Guindos no quiso restar dramatismo a las cifras del paro que se hicieron públicas el jueves pero aseguró que "la reforma ha reducido el umbral a partir del cual la economía española crea empleo", que antes de la crisis se situaba en el 2,5%. Pero no aventuró una cifra, solo sostuvo la hipótesis de que sin la reforma "el sector privado hubiera reducido empleo mas intensamente empleo". Esta es la segunda reunión de Davos para Guindos como ministro e insistió en el clima tan diferente que se encontró hacia España en esta edición.

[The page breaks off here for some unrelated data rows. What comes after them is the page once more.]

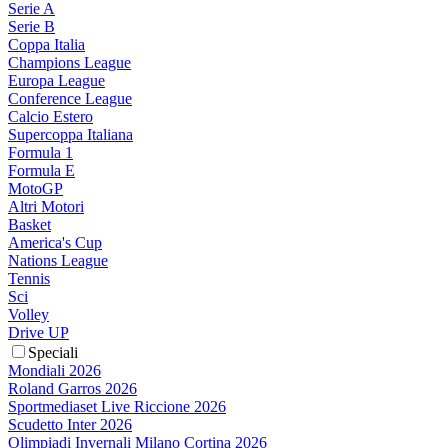
Serie A
Serie B
Coppa Italia
Champions League
Europa League
Conference League
Calcio Estero
Supercoppa Italiana
Formula 1
Formula E
MotoGP
Altri Motori
Basket
America's Cup
Nations League
Tennis
Sci
Volley
Drive UP
Speciali
Mondiali 2026
Roland Garros 2026
Sportmediaset Live Riccione 2026
Scudetto Inter 2026
Olimpiadi Invernali Milano Cortina 2026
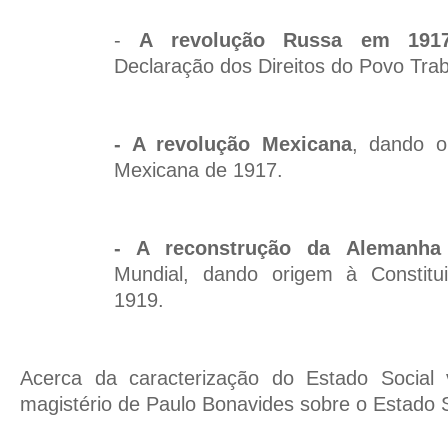
-
A revolução Russa em 191
Declaração dos Direitos do Povo Trab
- A revolução Mexicana
, dando o
Mexicana de 1917.
- A reconstrução da Alemanha
Mundial, dando origem à Constit
1919.
Acerca da caracterização do Estado Social
magistério de Paulo Bonavides sobre o Estado S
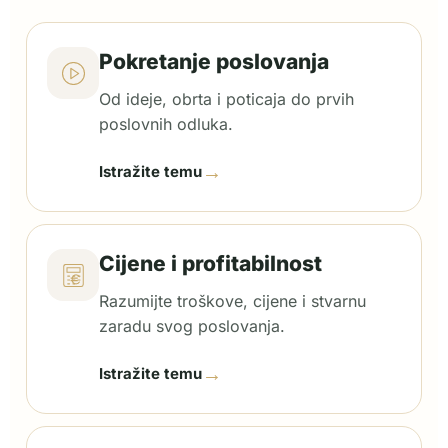
Pokretanje poslovanja
Od ideje, obrta i poticaja do prvih
poslovnih odluka.
→
Istražite temu
Cijene i profitabilnost
Razumijte troškove, cijene i stvarnu
zaradu svog poslovanja.
→
Istražite temu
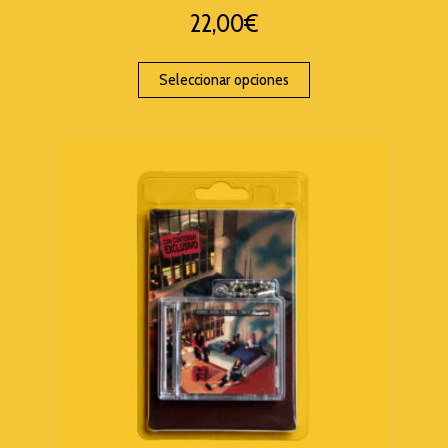
22,00
€
Seleccionar opciones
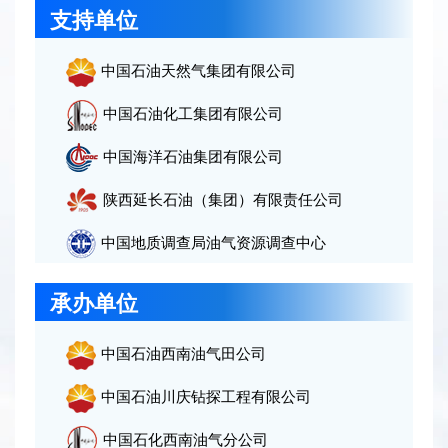
支持单位
下载手册前请填写以下信息
中国石油天然气集团有限公司
姓名:
中国石油化工集团有限公司
职位:
中国海洋石油集团有限公司
订阅会议资讯
陕西延长石油（集团）有限责任公司
公司:
姓名:
中国地质调查局油气资源调查中心
承办单位
邮箱:
公司:
中国石油西南油气田公司
电话:
邮箱:
中国石油川庆钻探工程有限公司
中国石化西南油气分公司
国家/地区:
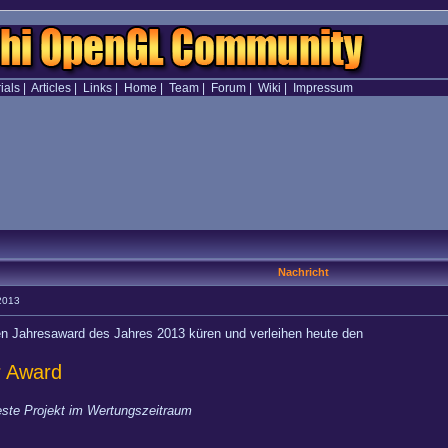
ials
|
Articles
|
Links
|
Home
|
Team
|
Forum
|
Wiki
|
Impressum
Nachricht
 2013
ten Jahresaward des Jahres 2013 küren und verleihen heute den
r Award
este Projekt im Wertungszeitraum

Todo, a su juicio, porque ya "no hay dudas respecto al proceso de saneamiento en España", como ratificarán, dice, las cifras de déficit de 2012. "Vamos a poner de manifiesto el esfuerzo que hemos hecho de consolidación fiscal, con un aumento de los ingresos del 4% mientras el PIB ha caído en torno al 1,5%", dijo. Las previsiones apuntan que España superar la meta del 6,3% prevista pero fuentes de la Comisión han deslizado que Bruselas pondrá el acento en la reducción del déficit estructural. "Eso puede demostrar que incluso se han superado los objetivos fijados para España", sostienen.